Image Patch-Matching with Graph-Based Learning in Street Scenes
Rui She, Qiyu Kang, Sijie Wang, Wee Peng Tay, Yong Liang Guan, Diego Navarro Navarro, Andreas Hartmannsgruber
TL;DR
This paper addresses the challenge of robust landmark patch matching in street scenes by exploiting spatial relationships among patches. It introduces VGIDM, a graph-based framework that constructs neighborhood graphs for patches, learns joint vertex and graph embeddings via a ResNet encoder and a GNN, and uses a learnable discriminator to maximize information distance between matched and unmatched patch pairs. The authors provide theoretical grounding linking the learning objective to information-theoretic distances and demonstrate state-of-the-art results on two new landmark patch datasets derived from KITTI and Oxford RobotCar, with strong cross-dataset generalization. The work also demonstrates practical utility in visual place recognition and stereo depth estimation, highlighting VGIDM as a versatile module for object-level data association in autonomous driving pipelines.
Abstract
Matching landmark patches from a real-time image captured by an on-vehicle camera with landmark patches in an image database plays an important role in various computer perception tasks for autonomous driving.
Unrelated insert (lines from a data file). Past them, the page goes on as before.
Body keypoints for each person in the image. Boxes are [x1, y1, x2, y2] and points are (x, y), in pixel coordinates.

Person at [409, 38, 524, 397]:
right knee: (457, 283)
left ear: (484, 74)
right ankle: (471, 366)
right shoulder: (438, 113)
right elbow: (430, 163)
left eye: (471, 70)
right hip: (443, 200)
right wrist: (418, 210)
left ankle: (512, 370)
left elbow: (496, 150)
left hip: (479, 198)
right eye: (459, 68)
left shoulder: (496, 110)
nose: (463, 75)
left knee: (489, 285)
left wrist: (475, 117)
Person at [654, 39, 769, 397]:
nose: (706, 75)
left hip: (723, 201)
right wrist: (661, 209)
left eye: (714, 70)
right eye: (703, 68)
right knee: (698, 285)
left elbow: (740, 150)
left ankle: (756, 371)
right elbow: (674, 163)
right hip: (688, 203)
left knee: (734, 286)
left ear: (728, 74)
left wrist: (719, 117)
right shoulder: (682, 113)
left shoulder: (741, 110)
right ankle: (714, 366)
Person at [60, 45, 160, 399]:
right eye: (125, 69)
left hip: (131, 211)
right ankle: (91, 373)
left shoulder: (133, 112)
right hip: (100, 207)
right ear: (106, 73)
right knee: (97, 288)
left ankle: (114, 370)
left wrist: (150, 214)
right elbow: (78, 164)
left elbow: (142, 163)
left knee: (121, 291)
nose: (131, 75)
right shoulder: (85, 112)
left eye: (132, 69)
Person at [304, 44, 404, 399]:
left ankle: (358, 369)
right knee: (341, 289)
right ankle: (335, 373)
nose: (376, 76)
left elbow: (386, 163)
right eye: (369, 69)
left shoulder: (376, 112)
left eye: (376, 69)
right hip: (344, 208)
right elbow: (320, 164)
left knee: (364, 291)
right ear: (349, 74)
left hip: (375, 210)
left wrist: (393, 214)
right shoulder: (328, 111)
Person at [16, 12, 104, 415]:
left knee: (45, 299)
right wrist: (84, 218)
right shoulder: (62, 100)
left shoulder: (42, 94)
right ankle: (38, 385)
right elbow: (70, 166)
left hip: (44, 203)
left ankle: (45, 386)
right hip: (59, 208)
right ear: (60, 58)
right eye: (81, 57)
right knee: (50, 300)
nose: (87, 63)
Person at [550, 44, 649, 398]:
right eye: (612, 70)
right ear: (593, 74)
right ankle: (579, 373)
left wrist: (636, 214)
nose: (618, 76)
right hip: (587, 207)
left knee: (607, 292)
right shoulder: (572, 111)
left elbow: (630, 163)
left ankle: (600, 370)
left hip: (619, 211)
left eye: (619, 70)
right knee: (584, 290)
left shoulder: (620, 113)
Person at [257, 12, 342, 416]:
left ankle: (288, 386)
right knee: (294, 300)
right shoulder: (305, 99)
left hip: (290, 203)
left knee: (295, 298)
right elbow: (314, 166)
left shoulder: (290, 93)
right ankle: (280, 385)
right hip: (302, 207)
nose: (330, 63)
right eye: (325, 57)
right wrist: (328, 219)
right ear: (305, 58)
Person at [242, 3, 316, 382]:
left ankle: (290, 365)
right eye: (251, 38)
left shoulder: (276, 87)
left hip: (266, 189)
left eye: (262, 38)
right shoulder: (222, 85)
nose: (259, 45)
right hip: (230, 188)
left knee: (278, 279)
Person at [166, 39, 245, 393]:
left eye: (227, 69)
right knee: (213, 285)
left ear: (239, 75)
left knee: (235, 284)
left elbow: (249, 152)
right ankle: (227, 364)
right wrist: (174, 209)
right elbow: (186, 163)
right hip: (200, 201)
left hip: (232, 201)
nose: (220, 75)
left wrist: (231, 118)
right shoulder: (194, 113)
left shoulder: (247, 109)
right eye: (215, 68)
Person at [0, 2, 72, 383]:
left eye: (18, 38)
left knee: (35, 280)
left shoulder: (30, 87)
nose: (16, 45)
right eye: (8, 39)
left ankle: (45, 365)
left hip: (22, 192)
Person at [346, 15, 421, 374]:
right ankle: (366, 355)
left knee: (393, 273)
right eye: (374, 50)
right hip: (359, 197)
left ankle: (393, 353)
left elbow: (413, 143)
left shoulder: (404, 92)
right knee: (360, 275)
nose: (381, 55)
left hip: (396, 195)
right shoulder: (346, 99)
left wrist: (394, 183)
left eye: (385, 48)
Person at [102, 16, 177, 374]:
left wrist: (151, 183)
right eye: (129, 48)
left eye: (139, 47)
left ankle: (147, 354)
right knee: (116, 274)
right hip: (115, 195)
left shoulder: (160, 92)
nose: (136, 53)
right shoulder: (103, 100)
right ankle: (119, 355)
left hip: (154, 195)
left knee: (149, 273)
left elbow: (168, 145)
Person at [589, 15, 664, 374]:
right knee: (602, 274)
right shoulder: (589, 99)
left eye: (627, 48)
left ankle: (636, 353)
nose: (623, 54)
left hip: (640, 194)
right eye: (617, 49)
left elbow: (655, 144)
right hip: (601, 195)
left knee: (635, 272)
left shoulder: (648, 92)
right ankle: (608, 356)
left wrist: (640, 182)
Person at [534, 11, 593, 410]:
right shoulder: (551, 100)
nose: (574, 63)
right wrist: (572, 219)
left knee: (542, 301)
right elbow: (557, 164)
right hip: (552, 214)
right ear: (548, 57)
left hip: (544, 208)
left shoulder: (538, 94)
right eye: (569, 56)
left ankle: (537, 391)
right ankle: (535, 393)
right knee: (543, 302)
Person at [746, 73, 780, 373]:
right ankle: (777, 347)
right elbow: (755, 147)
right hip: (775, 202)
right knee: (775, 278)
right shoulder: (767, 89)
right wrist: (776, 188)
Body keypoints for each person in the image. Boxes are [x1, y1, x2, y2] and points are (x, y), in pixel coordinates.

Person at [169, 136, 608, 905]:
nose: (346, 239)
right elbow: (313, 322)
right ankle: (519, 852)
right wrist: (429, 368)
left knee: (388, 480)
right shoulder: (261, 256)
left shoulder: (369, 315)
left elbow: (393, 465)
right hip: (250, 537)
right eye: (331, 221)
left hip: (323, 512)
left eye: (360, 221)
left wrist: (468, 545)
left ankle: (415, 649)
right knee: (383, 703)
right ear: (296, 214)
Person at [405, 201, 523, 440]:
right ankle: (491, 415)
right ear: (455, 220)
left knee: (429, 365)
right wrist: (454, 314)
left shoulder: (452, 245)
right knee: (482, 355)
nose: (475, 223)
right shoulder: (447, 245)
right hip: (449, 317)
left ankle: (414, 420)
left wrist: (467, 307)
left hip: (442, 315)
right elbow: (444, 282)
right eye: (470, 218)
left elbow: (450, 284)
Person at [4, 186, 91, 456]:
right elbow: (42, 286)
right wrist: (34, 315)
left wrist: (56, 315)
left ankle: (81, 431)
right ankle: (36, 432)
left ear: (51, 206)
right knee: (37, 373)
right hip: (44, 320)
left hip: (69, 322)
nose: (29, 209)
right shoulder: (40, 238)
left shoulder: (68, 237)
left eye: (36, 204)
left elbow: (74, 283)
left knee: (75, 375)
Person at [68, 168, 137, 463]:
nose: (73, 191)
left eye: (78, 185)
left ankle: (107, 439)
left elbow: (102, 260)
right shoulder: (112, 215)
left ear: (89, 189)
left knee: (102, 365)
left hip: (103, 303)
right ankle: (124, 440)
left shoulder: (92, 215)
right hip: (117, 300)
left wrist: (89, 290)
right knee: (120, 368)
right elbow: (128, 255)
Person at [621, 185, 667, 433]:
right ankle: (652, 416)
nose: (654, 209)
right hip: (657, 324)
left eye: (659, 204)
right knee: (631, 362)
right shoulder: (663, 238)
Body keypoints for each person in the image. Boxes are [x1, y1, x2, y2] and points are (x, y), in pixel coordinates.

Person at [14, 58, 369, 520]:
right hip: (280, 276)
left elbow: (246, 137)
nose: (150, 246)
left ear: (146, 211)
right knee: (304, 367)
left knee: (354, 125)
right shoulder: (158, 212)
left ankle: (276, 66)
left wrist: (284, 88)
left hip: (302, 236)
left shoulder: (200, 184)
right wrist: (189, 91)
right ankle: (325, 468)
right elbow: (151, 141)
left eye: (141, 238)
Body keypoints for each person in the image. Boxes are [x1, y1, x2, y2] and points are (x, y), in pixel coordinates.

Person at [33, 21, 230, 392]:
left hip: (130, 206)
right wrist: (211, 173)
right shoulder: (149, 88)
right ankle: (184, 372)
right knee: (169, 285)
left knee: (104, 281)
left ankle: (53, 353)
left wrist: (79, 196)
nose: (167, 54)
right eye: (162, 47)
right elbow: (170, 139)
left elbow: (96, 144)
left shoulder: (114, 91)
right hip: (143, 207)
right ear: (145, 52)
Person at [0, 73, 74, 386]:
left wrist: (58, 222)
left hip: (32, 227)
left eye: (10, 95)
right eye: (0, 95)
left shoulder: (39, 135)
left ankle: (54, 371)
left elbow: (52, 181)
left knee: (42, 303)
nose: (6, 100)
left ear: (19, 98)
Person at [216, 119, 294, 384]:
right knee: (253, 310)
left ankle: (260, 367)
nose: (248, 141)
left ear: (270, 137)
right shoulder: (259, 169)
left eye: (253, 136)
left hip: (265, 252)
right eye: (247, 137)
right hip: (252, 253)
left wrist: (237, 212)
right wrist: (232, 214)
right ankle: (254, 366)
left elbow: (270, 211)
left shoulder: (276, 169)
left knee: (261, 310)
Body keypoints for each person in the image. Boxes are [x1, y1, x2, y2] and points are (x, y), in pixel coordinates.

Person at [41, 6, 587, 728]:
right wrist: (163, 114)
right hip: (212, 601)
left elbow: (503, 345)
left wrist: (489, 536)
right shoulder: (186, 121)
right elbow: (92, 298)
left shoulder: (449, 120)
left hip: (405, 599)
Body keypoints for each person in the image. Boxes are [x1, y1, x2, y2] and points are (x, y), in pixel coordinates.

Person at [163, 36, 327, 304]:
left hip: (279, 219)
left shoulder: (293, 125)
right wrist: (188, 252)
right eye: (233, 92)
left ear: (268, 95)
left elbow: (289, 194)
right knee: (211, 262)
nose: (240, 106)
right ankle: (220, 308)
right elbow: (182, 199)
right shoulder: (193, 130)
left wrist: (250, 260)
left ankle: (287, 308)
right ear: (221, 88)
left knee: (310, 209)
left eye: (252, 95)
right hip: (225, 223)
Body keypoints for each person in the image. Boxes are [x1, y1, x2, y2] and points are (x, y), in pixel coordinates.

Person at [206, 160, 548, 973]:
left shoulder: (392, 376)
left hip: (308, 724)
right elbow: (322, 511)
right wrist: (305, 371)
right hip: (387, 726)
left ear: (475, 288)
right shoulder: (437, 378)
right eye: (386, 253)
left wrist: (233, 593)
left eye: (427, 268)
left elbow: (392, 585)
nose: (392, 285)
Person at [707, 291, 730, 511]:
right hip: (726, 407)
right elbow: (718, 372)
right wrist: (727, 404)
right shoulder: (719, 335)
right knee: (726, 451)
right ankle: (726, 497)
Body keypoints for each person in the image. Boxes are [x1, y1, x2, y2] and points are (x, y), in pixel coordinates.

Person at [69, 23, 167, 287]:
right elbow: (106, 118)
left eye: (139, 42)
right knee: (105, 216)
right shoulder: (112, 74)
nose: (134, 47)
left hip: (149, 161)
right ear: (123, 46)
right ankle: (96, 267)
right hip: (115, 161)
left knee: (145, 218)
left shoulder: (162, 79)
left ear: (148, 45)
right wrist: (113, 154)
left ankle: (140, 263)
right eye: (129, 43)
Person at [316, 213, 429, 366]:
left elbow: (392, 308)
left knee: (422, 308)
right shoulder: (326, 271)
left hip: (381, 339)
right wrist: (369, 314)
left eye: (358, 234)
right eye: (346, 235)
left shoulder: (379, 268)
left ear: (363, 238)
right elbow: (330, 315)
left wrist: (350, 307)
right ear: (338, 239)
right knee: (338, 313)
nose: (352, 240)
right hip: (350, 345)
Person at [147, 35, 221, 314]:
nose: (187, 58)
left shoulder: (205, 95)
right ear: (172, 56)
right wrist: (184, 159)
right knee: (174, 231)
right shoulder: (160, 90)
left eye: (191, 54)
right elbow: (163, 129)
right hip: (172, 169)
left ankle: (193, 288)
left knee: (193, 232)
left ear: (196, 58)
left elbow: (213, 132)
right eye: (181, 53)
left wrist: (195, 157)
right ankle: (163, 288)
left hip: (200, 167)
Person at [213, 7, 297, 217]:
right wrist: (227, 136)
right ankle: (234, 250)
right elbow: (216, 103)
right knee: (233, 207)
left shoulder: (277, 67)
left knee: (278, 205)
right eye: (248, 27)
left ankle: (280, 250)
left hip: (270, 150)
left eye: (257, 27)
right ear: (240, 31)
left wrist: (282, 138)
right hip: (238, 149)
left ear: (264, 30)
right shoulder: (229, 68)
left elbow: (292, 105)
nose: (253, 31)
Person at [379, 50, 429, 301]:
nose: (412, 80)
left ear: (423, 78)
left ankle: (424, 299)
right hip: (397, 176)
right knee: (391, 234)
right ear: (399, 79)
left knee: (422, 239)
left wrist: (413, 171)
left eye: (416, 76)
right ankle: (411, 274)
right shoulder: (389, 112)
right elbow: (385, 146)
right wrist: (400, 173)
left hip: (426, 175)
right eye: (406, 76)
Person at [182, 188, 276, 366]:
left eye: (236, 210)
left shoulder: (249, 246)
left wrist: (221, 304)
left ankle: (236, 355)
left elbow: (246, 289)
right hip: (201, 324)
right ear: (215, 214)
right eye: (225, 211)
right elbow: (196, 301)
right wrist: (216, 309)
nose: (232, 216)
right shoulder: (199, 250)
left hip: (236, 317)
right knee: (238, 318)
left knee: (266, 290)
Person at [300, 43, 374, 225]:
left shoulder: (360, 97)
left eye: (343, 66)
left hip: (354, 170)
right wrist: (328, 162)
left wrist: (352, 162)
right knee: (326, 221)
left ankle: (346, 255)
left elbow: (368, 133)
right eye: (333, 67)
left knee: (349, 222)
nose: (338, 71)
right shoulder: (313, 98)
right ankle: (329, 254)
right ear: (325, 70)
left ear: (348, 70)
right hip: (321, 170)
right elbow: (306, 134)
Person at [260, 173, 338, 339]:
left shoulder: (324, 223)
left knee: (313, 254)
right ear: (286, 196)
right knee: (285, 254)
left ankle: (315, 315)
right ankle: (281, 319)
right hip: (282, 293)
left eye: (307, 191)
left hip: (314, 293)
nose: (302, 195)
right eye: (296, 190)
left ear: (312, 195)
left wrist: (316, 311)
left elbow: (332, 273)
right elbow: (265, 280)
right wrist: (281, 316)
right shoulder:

Current methods focus on local matching for regions of interest and do not take into account spatial neighborhood relationships among the image patches, which typically correspond to objects in the environment. In this paper, we construct a spatial graph with the graph vertices corresponding to patches and edges capturing the spatial neighborhood information. We propose a joint feature and metric learning model with graph-based learning. We provide a theoretical basis for the graph-based loss by showing that the information distance between the distributions conditioned on matched and unmatched pairs is maximized under our framework. We evaluate our model using several street-scene datasets and demonstrate that our approach achieves state-of-the-art matching results.